Interpreting Health Status

Status: Healthy (200 response)

{"status": "healthy"}
Meaning: Gateway is running and accepting connections.

No Response / Connection Refused

Meaning: Gateway is down or unresponsive. Actions:
  1. Check if process is running
  2. Check for crash in logs
  3. Restart gateway
  4. See Startup Shutdown

Memory Monitoring

The /health endpoint does not return memory metrics.

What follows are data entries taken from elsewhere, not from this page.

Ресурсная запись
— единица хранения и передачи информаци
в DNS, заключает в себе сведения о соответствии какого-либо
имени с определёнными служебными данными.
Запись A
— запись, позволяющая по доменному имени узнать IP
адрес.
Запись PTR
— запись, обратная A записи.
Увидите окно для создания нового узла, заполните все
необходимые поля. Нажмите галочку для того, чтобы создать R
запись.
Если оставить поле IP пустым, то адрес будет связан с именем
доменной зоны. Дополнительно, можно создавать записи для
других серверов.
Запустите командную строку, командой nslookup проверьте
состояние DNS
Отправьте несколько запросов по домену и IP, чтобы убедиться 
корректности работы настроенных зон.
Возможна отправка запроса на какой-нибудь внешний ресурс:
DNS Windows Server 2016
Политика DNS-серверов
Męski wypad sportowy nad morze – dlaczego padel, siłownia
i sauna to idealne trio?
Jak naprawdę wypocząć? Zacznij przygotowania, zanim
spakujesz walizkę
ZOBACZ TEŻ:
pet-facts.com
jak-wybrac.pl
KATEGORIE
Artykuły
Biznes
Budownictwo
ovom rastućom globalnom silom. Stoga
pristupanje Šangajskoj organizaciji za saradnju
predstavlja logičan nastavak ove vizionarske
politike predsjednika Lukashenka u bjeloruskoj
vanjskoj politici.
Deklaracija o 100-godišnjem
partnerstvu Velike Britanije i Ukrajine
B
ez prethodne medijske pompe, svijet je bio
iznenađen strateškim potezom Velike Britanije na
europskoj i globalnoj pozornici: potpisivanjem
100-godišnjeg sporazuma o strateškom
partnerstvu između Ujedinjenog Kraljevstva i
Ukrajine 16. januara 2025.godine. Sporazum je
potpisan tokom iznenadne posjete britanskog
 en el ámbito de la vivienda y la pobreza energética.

Use the CLI or /metrics endpoint for memory monitoring:
# CLI health with diagnostics
crocbot health --json

# Prometheus metrics
curl -s http://localhost:18789/metrics | grep -E 'heap|rss'

Check for Restart Loop

# Docker restart count
docker inspect crocbot | jq '.[0].RestartCount'

CLI Health Commands

Basic Health Check

crocbot health
# Returns: OK or ERROR with details

JSON Output

crocbot health --json
# Returns full health snapshot as JSON

With Timeout

crocbot health --timeout 5000
# 5 second timeout (default is 10s)

Status Command (More Detail)

# Quick summary
crocbot status

# Full diagnostics
crocbot status --all

# With gateway probe
crocbot status --deep

Platform Health Probes

Docker Healthcheck

In docker-compose.yml or Dockerfile:
healthcheck:
  test: ["CMD", "curl", "-f", "http://localhost:18789/health"]
  interval: 30s
  timeout: 10s
  retries: 3
  start_period: 30s
Check health status:
docker inspect crocbot | jq '.[0].State.Health'

Fly.io Health Checks

In fly.toml:
[[services.http_checks]]
  interval = "30s"
  timeout = "10s"
  grace_period = "30s"
  method = "GET"
  path = "/health"

Kubernetes Probes

livenessProbe:
  httpGet:
    path: /health
    port: 18789
  initialDelaySeconds: 30
  periodSeconds: 30

readinessProbe:
  httpGet:
    path: /health
    port: 18789
  initialDelaySeconds: 5
  periodSeconds: 10

Troubleshooting Health Issues

Health Endpoint Not Responding

# 1. Check if process is running
pgrep -f crocbot || docker ps -f name=crocbot

# 2. Check if port is listening
ss -tlnp | grep 18789
# or
lsof -i :18789

# 3. Check network binding
curl -v http://localhost:18789/health 2>&1 | head -20

Connection Refused

Cause: Gateway not running or not bound to expected port/interface.
# Check gateway is running
systemctl --user status crocbot-gateway
# or
docker ps -f name=crocbot

# Check environment for port override
grep -i port /path/to/.env

Timeout

Cause: Gateway overloaded or hung.
# Check CPU usage
top -p $(pgrep -f crocbot) -n 1

# Check if process is responsive
strace -p $(pgrep -f crocbot) -c

# Force restart if hung
systemctl --user restart crocbot-gateway

High Memory Suspected

# Check process memory via CLI diagnostics
crocbot health --json

# Or check via system tools
ps -o rss,vsz -p $(pgrep -f crocbot)

# Restart if needed
docker restart crocbot

Metrics Endpoint

For detailed operational metrics, use /metrics:
curl http://localhost:18789/metrics

Key Metrics to Monitor

# Uptime
curl -s http://localhost:18789/metrics | grep crocbot_uptime

# Message counts
curl -s http://localhost:18789/metrics | grep crocbot_messages_total

# Errors
curl -s http://localhost:18789/metrics | grep crocbot_errors_total

# Telegram latency
curl -s http://localhost:18789/metrics | grep telegram_latency
See Metrics Documentation for full metric list.

Health Check Script

#!/bin/bash
# health-check.sh

set -e

HEALTH_URL="http://localhost:18789/health"
TIMEOUT=5

# Fetch health
RESPONSE=$(curl -sf --max-time $TIMEOUT "$HEALTH_URL" 2>/dev/null)

if [ $? -ne 0 ]; then
  echo "CRITICAL: Health endpoint unreachable"
  exit 2
fi

STATUS=$(echo "$RESPONSE" | jq -r '.status')

echo "Status: $STATUS"

if [ "$STATUS" != "healthy" ]; then
  echo "WARNING: Gateway status is $STATUS"
  exit 1
fi

echo "OK: Gateway healthy"
exit 0

Alerting on Health Issues

Configure alerting to notify on health degradation:
gateway:
  alerting:
    enabled: true
    telegram:
      chatId: "YOUR_ADMIN_CHAT_ID"
      minSeverity: "critical"
Critical alerts trigger for:
  • Gateway crashes
  • Authentication failures
  • Persistent connection failures
See Alerting Documentation for full configuration.